Copy every line of the material below word for word, leaving out the pictures.

**PROVIDED DATA:**

========================================

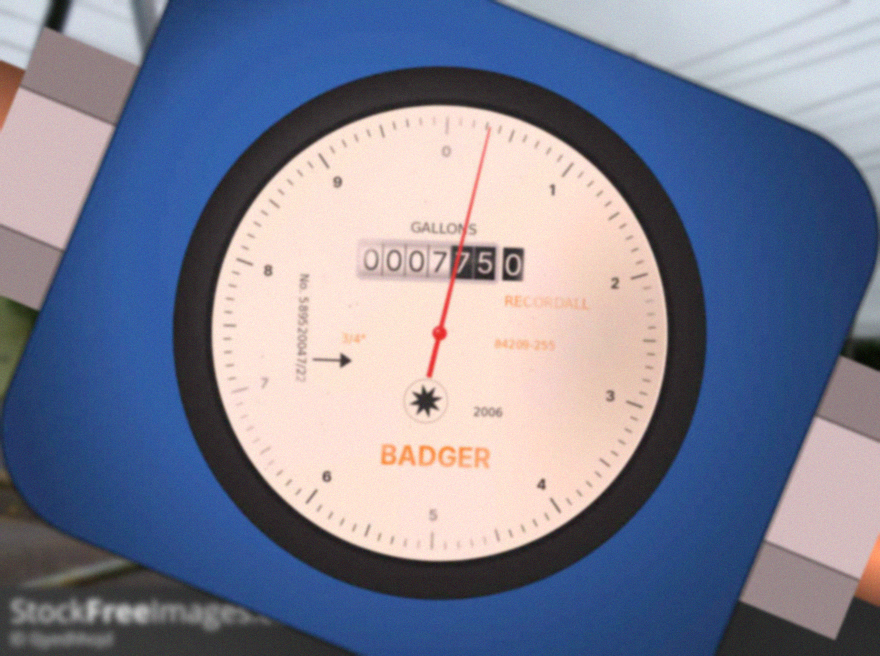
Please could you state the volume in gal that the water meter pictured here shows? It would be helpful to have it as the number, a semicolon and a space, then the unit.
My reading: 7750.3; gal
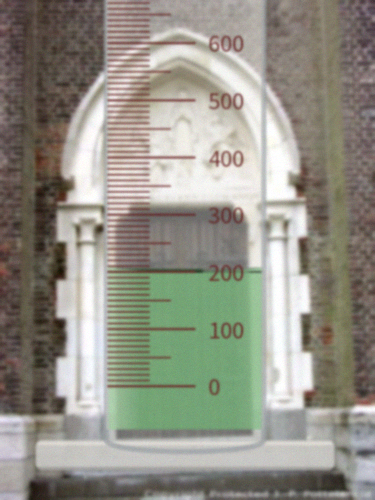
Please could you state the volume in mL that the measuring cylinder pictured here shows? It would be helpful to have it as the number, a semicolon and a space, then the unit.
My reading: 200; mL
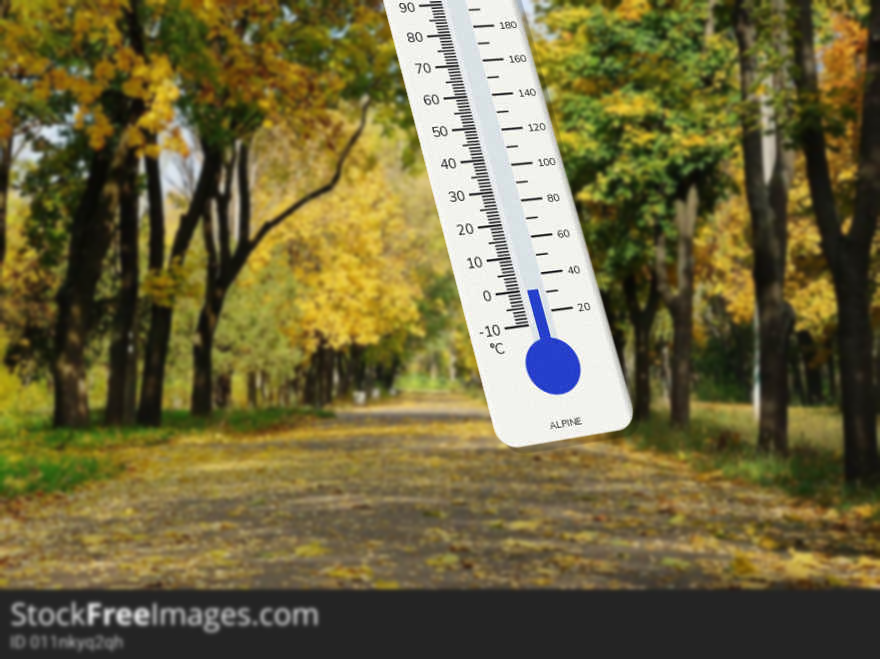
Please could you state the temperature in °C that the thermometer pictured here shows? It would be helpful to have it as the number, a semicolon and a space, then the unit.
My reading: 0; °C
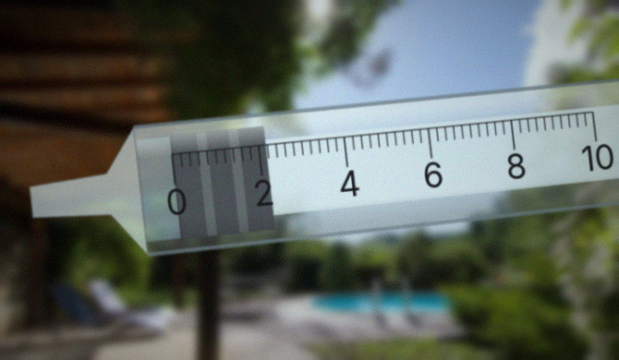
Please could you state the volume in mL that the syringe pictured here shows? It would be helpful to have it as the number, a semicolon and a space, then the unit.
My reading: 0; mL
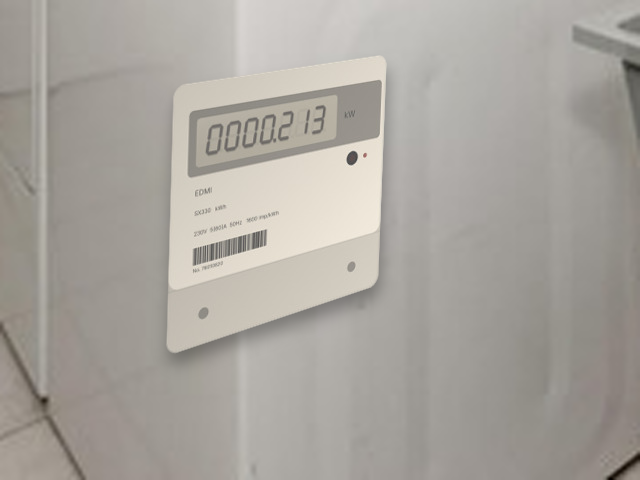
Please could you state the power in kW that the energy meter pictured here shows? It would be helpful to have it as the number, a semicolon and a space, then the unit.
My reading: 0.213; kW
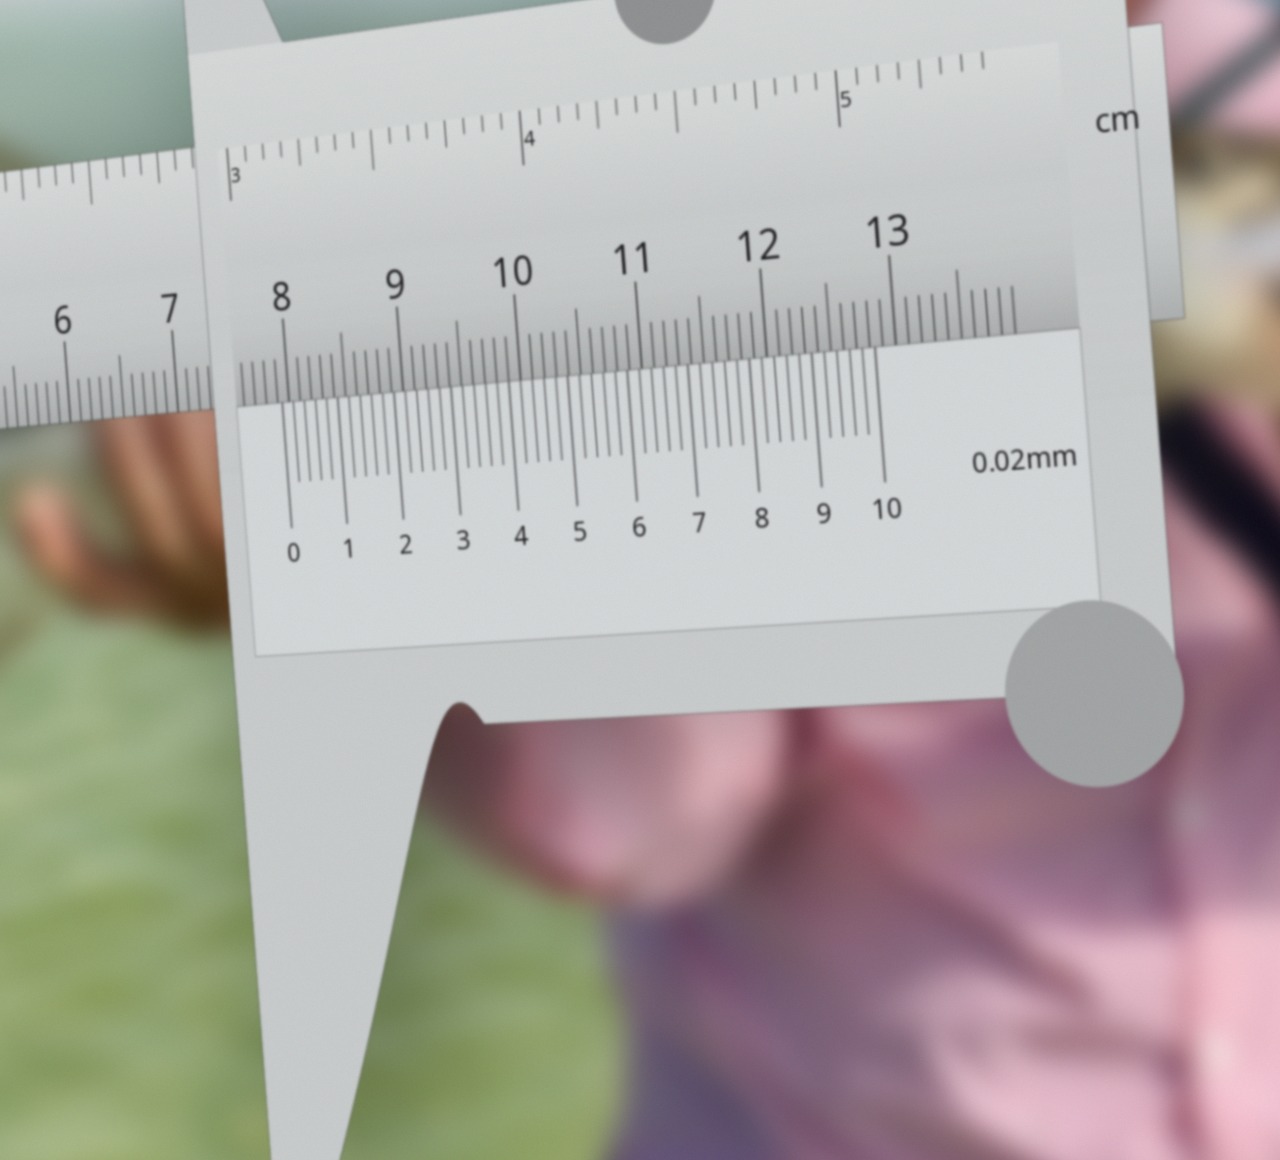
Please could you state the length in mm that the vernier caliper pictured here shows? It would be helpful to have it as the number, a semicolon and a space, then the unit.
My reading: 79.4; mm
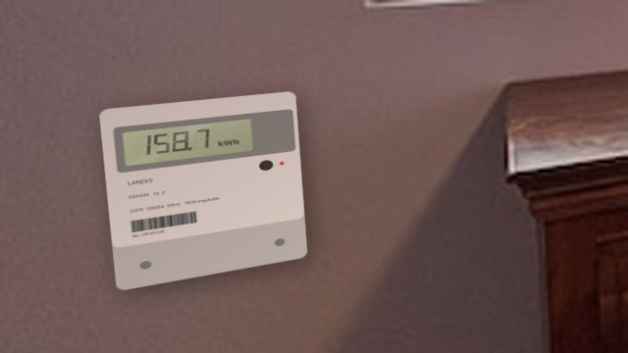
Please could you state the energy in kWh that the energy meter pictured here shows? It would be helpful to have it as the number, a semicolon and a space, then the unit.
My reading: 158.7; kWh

========================================

**SOLUTION TO THIS PROBLEM:**
Please could you state the volume in gal that the water meter pictured here shows? It would be helpful to have it as the number, a semicolon and a space, then the unit.
My reading: 7750.3; gal
Please could you state the volume in mL that the measuring cylinder pictured here shows? It would be helpful to have it as the number, a semicolon and a space, then the unit.
My reading: 200; mL
Please could you state the temperature in °C that the thermometer pictured here shows? It would be helpful to have it as the number, a semicolon and a space, then the unit.
My reading: 0; °C
Please could you state the volume in mL that the syringe pictured here shows? It would be helpful to have it as the number, a semicolon and a space, then the unit.
My reading: 0; mL
Please could you state the power in kW that the energy meter pictured here shows? It would be helpful to have it as the number, a semicolon and a space, then the unit.
My reading: 0.213; kW
Please could you state the length in mm that the vernier caliper pictured here shows? It would be helpful to have it as the number, a semicolon and a space, then the unit.
My reading: 79.4; mm
Please could you state the energy in kWh that the energy meter pictured here shows? It would be helpful to have it as the number, a semicolon and a space, then the unit.
My reading: 158.7; kWh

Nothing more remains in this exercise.